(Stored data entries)
◇ ◇ ◇ ◇ ◇ ◇ ◇
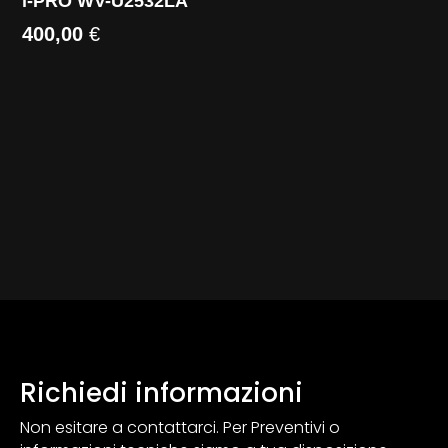
i-PRO WV-U2532LA
400,00
€
Richiedi informazioni
Non esitare a contattarci. Per Preventivi o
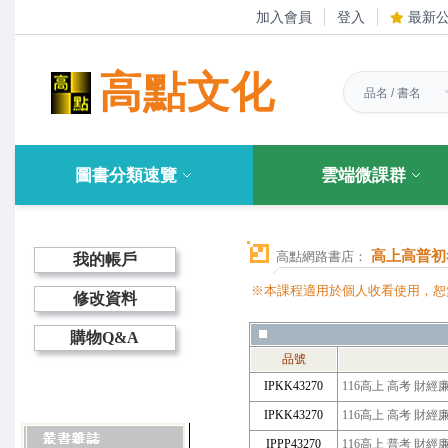
加入會員
登入
最新
高點文化
圖書分類速覽
雲端微課群
高上高普初
高點網路書店：
我的帳戶
※本課程適用於個人收看使用，恕
修改資料
購物Q&A
品號
IPKK43270
116高上 高考 財經
IPKK43270
116高上 高考 財經
IPPP43270
116高上 普考 財經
◇ ◇ ◇ ◇ ◇ ◇ ◇
Write out every line of text from the records above exactly as it appears, leaving out the pictures.

i-PRO WV-U2532LA
400,00
€
Richiedi informazioni
Non esitare a contattarci. Per Preventivi o
加入會員
登入
最新
高點文化
圖書分類速覽
雲端微課群
高上高普初
高點網路書店：
我的帳戶
※本課程適用於個人收看使用，恕
修改資料
購物Q&A
品號
IPKK43270
116高上 高考 財經
IPKK43270
116高上 高考 財經
IPPP43270
116高上 普考 財經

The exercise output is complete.